Eş söyleyişle, sıfat, dava konusu sübjektif hak (dava hakkı) ile taraflar arasındaki ilişkidir. Taraf ehliyeti, dava ehliyeti ve davayı takip yetkisi, davanın taraflarının kişilikleriyle ilgili olduğu halde, taraf sıfatı dava konusu sübjektif hakka ilişkindir (Baki Kuru – Ramazan Arslan – Ejder Yılmaz, Medeni Usul Hukuku, 7. baskı, Ankara 1995, s. 231).
Bu nedenle, davanın tarafları, taraf ehliyetine sahip olmalıdır. Yani, bir davada taraf olabilmek için, ya, hakiki şahıs; ya da, hükmi şahıs olmak gerekir. Zira, taraf ehliyeti, medeni hukukun haklardan istifade ehliyetine tekabül eder ( Saim Üstündağ, Medeni Yargılama Hukuku, C. I-II, 7. Baskı, İstanbul 2000, s. 288 ).
Tüzel kişilik, ticaret sicilindeki kaydın terkini ile sona erer. Tüzel kişiliğin sona erdiğinin hukuk açısından kabul edilebilmesi için, tasfiye işleminin eksiksiz tamamlanmış olması gerekir.
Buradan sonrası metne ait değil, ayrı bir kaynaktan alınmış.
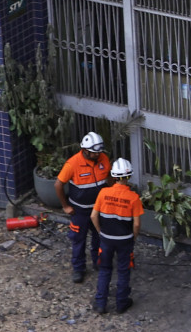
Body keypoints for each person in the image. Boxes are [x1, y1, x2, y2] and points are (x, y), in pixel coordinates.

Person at [91, 157, 143, 316]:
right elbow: (136, 224)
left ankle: (101, 303)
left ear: (113, 176)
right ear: (129, 176)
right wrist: (133, 238)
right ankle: (121, 303)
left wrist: (101, 232)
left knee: (105, 269)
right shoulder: (134, 198)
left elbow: (93, 216)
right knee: (123, 270)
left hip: (106, 238)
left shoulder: (103, 193)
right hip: (125, 240)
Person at [56, 132, 108, 283]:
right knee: (78, 240)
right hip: (80, 211)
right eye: (94, 153)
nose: (97, 155)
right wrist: (65, 206)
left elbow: (109, 179)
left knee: (99, 237)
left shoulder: (103, 159)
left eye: (99, 152)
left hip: (98, 210)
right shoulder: (72, 164)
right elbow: (58, 184)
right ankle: (79, 269)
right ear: (85, 150)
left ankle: (99, 262)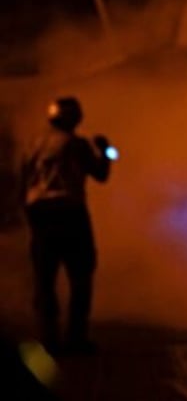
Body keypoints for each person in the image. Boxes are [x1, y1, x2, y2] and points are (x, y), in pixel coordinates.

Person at [19, 97, 112, 355]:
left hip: (40, 215)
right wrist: (105, 151)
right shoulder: (76, 145)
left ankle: (48, 338)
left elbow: (22, 181)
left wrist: (26, 213)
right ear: (74, 119)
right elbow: (101, 174)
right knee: (81, 275)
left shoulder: (32, 144)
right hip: (70, 215)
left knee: (44, 279)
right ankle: (76, 338)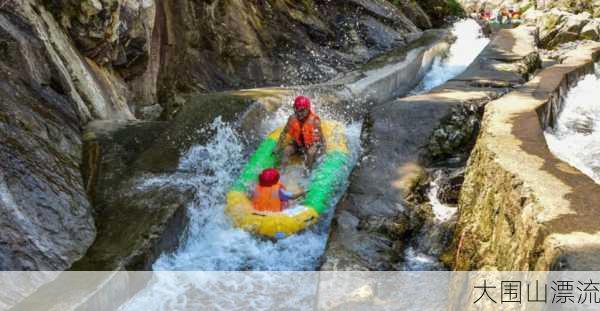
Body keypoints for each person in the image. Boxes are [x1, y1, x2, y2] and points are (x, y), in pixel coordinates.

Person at [274, 96, 325, 171]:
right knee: (286, 150)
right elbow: (284, 133)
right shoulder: (292, 118)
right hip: (299, 144)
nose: (298, 113)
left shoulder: (314, 121)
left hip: (311, 144)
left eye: (302, 110)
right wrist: (278, 146)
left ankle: (307, 173)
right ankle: (282, 172)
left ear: (308, 109)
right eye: (296, 110)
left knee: (310, 153)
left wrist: (322, 153)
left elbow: (321, 139)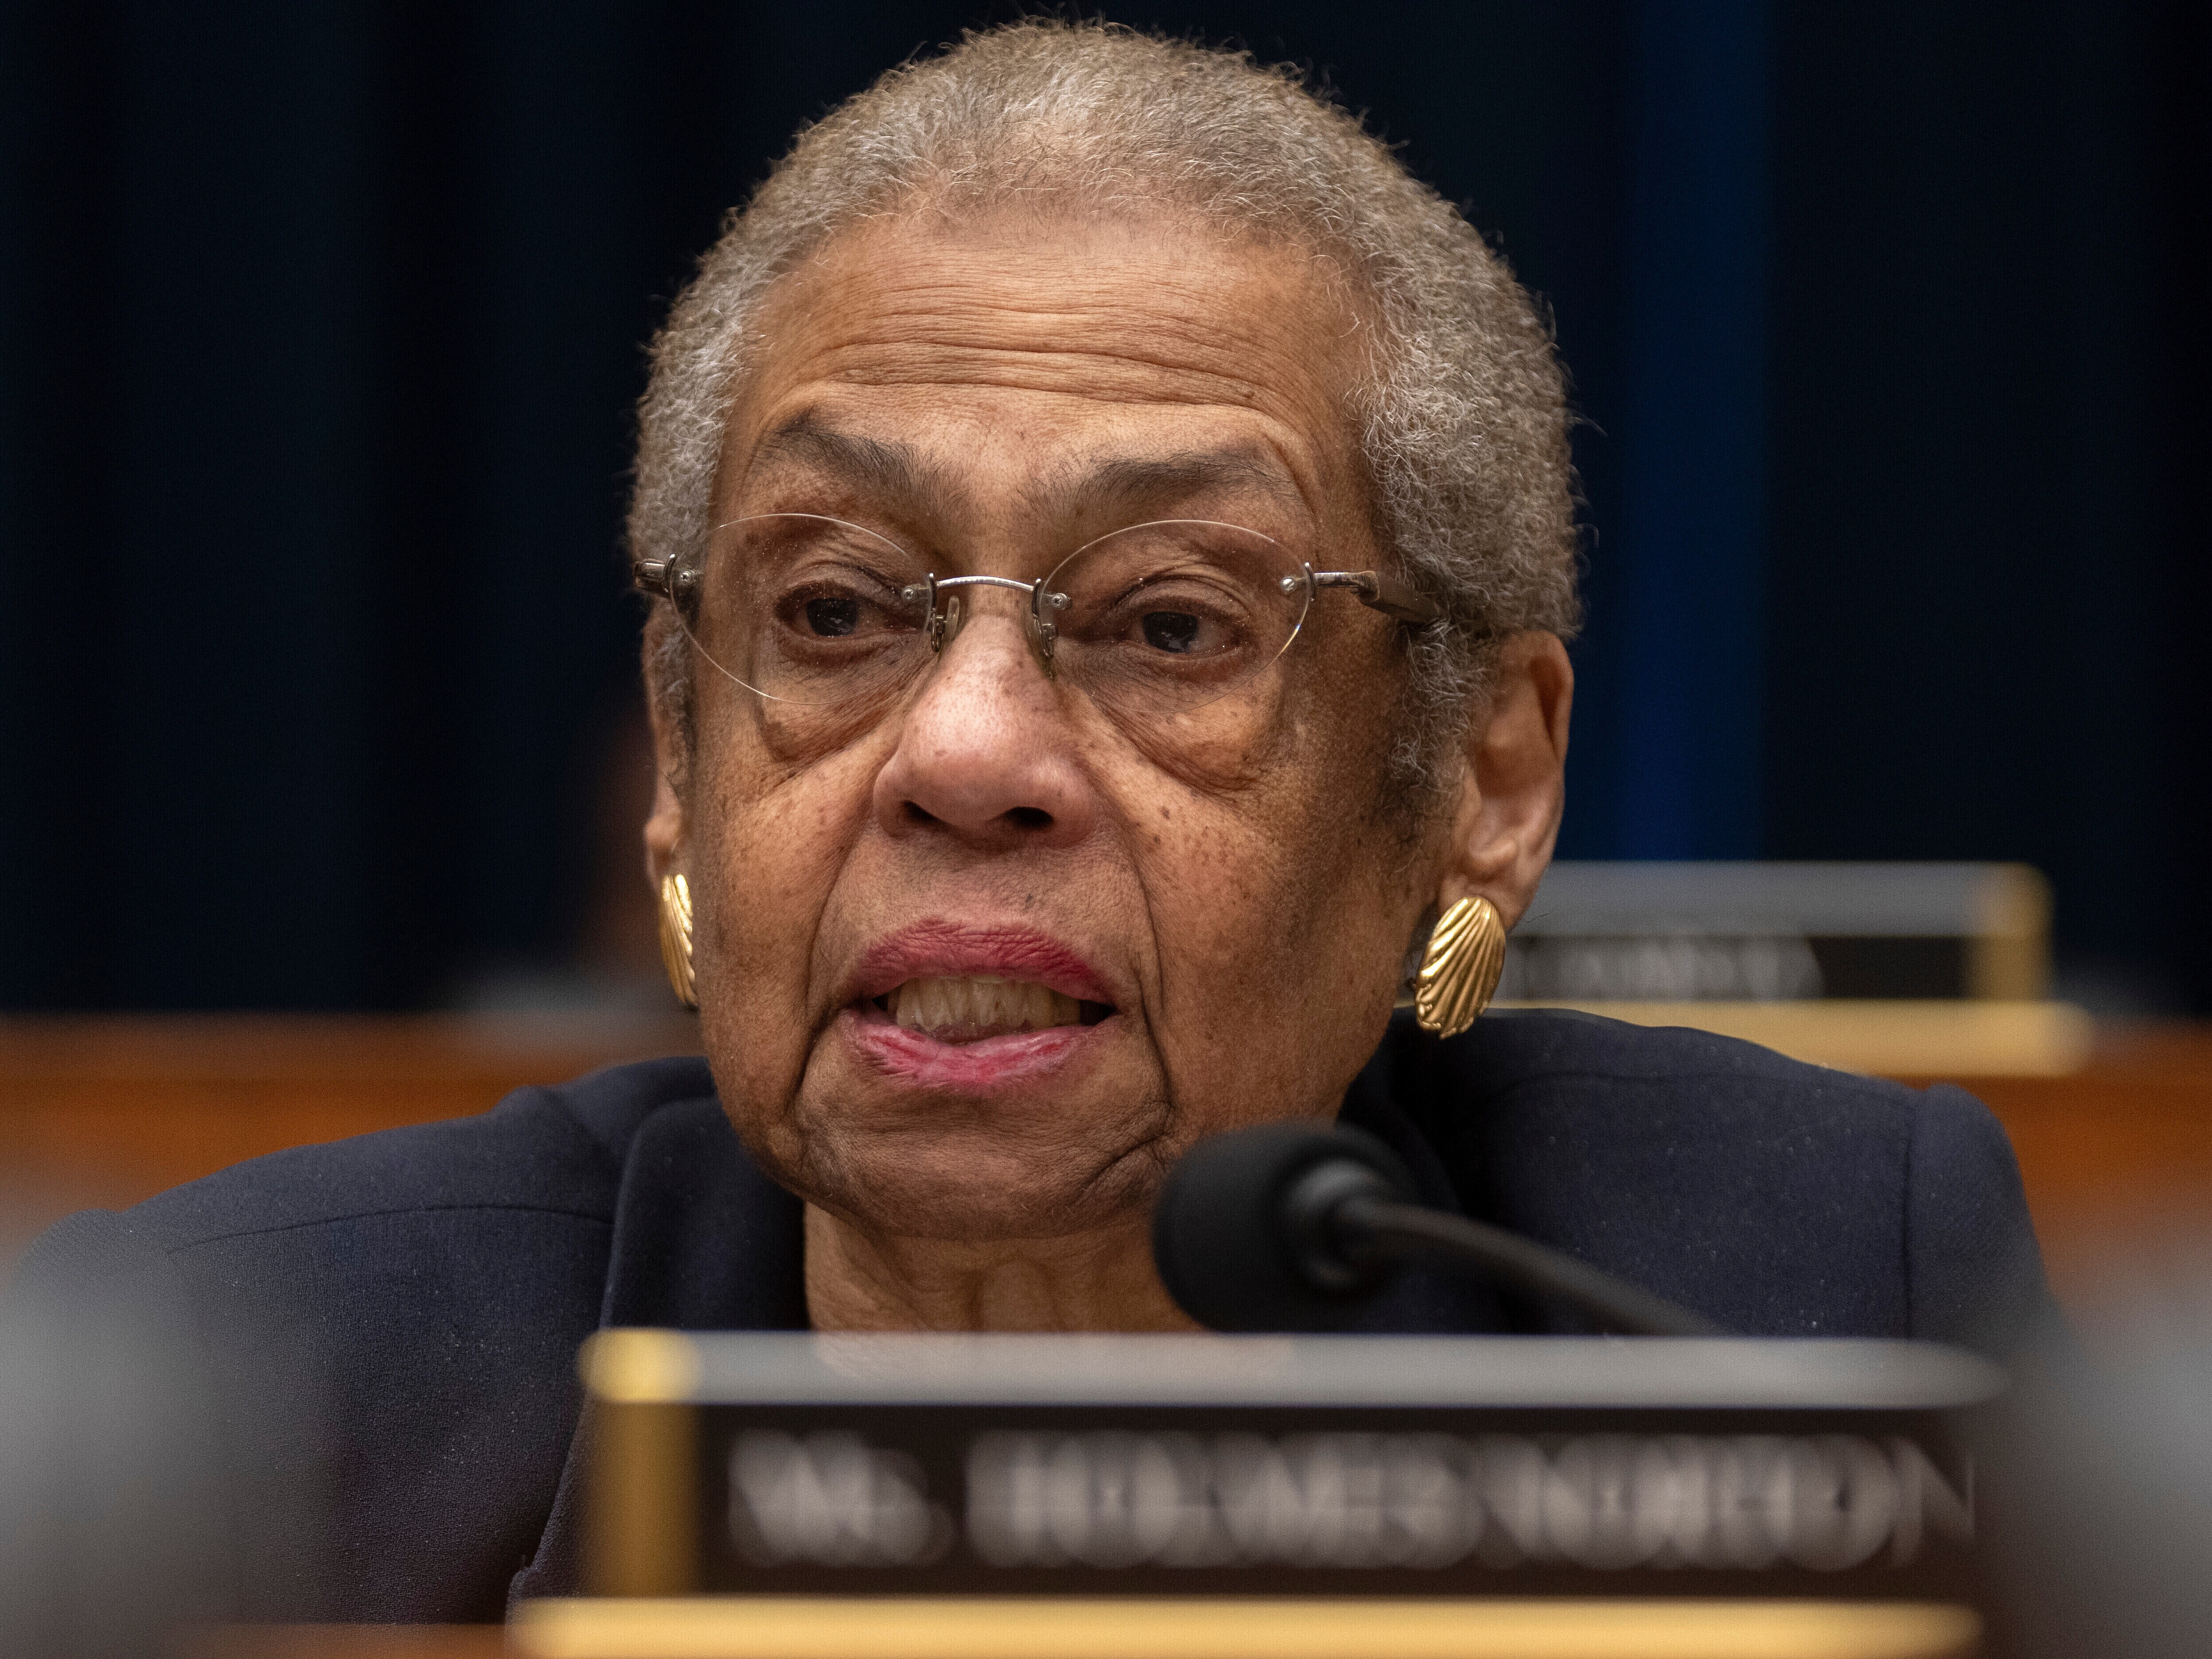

Eğer, tasfiye işlemleri gerçek olarak tamamlanmamış ve tasfiyede gereken hususlar eksik bırakılmışsa tüzel kişilik ticaret sicilinden terkin edilse bile şirketin tüzel kişiliğinin sona erdiğinden söz edilemez.
Dosya kapsamına göre, davanın S.S. G.. K..Yapı Kooperatifi Başkanlığı aleyhine açıldığı, kazalı adına düzenlenen işe giriş bildirgesinin ve işyeri bildirgesinin S.S. G.. K.. Yapı Kooperatifi olarak düzenlendiği, temyiz dilekçesinin ise S.S. G.. K..Kooperatifi Başkanlığı adına sunulduğu, Hopa Ticaret Sicil Memurluğu tarafından S.S. G.. K.. Yapı Kooperatifi’nin 16.06.2007 tarihi itibariyle tasfiye haline girdiği, 08.09.2008 tarihinde terkinin yapıldığı, kuruluşundan terkin tarihine kadar unvan değişikliği yapılmadığı, S.S. G.. K..Yapı Kooperatifi unvanlı kooperatife sicil kayıtlarında rastlanmadığının bildirildiği anlaşılmaktadır.
O halde yapılan açıklamalar çerçevesinde yapılacak iş; davacı kurum kayıtlarından işveren kooperatif tespit edilerek, S.S. G.. K.. Yapı Kooperatifi olması halinde, taraf ehliyeti bulunmayan şirket aleyhine karar verildiği gözetilerek, dava açılmadan önce sicilden terkin olduğu anlaşıldığından hakkında ihya yapılması için yasal prosedür işletilmek suretiyle ihyasına dair karar alındıktan ve mevcut tereddüt giderildikten sonra, sonucuna göre, HMK. 124. maddesi uyarınca usulüne uygun husumet yöneltilmesi ile taraf teşkilinin sağlanması ve hasıl olacak sonuç uyarınca bir karar verilmesi gerekir.
Mahkemenin, yukarıda açıklanan esaslar doğrultusunda araştırma yaparak elde edilecek sonuca göre karar vermesi gerekirken, eksik inceleme ve yanılgılı değerlendirme sonucu yazılı şekilde hüküm kurması, usul ve yasaya aykırı olup, bozma nedenidir.
O halde, davacı Kurum ile davalılardan İmdat Kuyumcu vekilleri ve SS G..K.. Yap. Koop. Başkanlığı’nın bu yönleri amaçlayan temyiz itirazları kabul edilmeli ve hüküm sair yönler incelenmeksizin bozulmalıdır.
SONUÇ: Temyiz edilen hükmün yukarıda açıklanan nedenlerle BOZULMASINA, bozmanın niteliğine göre sair hususların incelenmesine şimdilik yer olmadığına, temyiz harcının istek halinde davalılara iadesine, 06.05.2014 gününde oybirliğiyle karar verildi.